[Directions for this task]: After finding the line containing "nose: (148, 213)" below, please output that line and each following one through the line containing "right shoulder: (320, 244)", exactly as written.
*** Data extracts Section Begins ***
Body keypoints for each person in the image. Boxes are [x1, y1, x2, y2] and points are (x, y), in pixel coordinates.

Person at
*** Data extracts Section Ends ***
*** Data extracts Section Begins ***
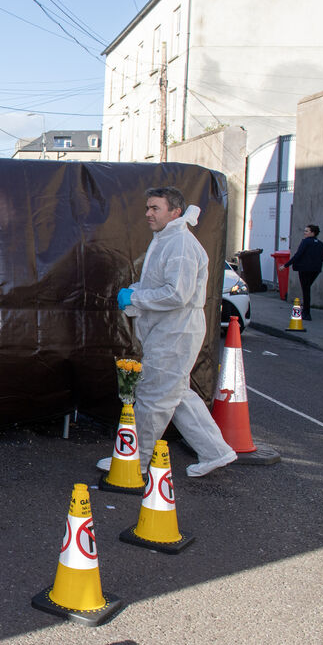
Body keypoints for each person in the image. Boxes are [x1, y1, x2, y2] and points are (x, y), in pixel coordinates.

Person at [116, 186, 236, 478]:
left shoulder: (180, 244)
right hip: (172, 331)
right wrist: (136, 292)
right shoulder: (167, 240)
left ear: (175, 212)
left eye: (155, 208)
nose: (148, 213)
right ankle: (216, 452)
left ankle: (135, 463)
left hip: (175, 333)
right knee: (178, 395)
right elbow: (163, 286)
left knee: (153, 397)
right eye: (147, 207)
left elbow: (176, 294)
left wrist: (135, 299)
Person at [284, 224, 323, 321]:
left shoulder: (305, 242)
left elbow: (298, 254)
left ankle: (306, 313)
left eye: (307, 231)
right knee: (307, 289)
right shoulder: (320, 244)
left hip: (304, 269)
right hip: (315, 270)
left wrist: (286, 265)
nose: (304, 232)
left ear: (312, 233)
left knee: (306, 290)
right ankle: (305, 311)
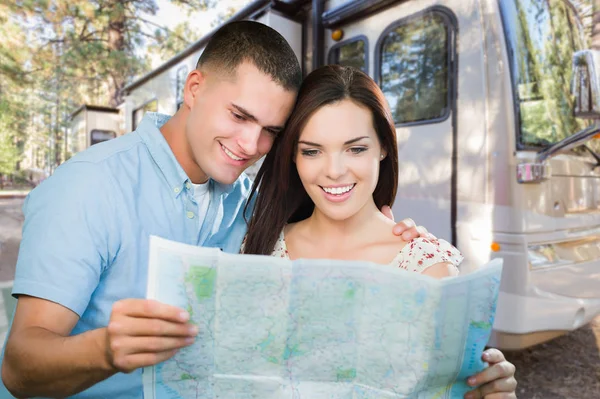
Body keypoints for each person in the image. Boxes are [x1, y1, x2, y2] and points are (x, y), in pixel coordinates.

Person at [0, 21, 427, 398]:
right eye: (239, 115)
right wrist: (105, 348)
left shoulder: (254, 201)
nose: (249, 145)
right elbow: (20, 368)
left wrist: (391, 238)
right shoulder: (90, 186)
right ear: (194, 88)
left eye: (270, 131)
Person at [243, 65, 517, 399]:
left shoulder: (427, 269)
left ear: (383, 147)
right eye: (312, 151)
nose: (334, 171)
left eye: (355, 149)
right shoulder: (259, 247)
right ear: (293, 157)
*** Data extracts Section Ends ***
*** Data extracts Section Begins ***
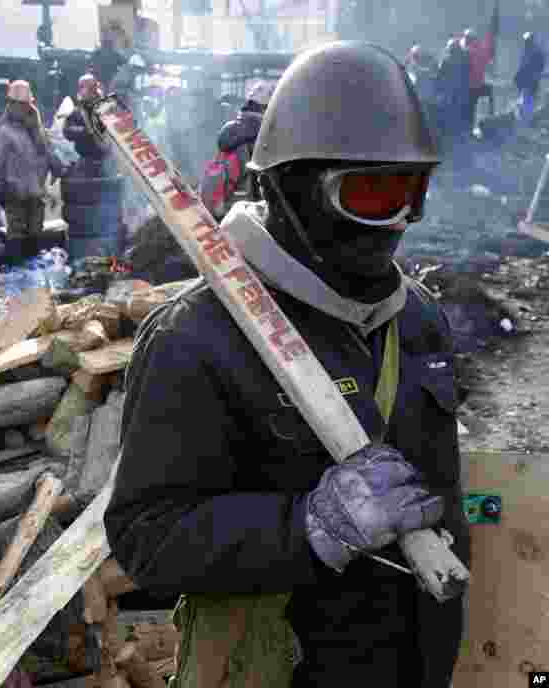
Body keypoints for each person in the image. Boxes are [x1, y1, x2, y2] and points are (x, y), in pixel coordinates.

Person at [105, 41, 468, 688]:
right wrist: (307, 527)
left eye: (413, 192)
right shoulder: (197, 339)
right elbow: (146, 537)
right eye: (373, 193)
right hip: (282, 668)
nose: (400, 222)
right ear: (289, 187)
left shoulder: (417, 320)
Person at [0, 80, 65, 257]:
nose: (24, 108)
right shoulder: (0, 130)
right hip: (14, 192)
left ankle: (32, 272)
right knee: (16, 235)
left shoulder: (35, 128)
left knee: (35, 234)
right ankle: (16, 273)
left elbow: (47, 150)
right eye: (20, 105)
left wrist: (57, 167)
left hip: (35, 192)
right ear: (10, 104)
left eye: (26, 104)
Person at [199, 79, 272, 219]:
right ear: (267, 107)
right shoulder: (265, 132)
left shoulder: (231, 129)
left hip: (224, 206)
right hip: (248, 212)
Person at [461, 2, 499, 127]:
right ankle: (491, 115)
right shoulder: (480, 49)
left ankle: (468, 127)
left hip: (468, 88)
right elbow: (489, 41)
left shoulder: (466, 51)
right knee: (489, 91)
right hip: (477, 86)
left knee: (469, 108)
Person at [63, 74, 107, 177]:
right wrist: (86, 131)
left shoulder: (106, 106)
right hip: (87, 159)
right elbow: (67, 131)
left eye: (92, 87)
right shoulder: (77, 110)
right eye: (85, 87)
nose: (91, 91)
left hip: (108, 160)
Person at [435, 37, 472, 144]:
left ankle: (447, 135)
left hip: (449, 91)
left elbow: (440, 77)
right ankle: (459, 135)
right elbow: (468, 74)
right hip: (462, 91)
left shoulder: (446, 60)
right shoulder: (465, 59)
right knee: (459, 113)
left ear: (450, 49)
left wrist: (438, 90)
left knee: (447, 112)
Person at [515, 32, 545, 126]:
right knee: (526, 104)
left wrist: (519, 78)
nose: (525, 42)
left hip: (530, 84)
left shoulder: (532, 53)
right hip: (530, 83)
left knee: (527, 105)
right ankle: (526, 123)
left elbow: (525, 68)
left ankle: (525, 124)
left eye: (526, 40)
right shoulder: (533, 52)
*** Data extracts Section Ends ***
[Response for this exercise]:
nose: (148, 213)
right ankle: (216, 452)
left ankle: (135, 463)
left hip: (175, 333)
right knee: (178, 395)
right elbow: (163, 286)
left knee: (153, 397)
right eye: (147, 207)
left elbow: (176, 294)
left wrist: (135, 299)
Person at [284, 224, 323, 321]:
left shoulder: (305, 242)
left elbow: (298, 254)
left ankle: (306, 313)
left eye: (307, 231)
right knee: (307, 289)
right shoulder: (320, 244)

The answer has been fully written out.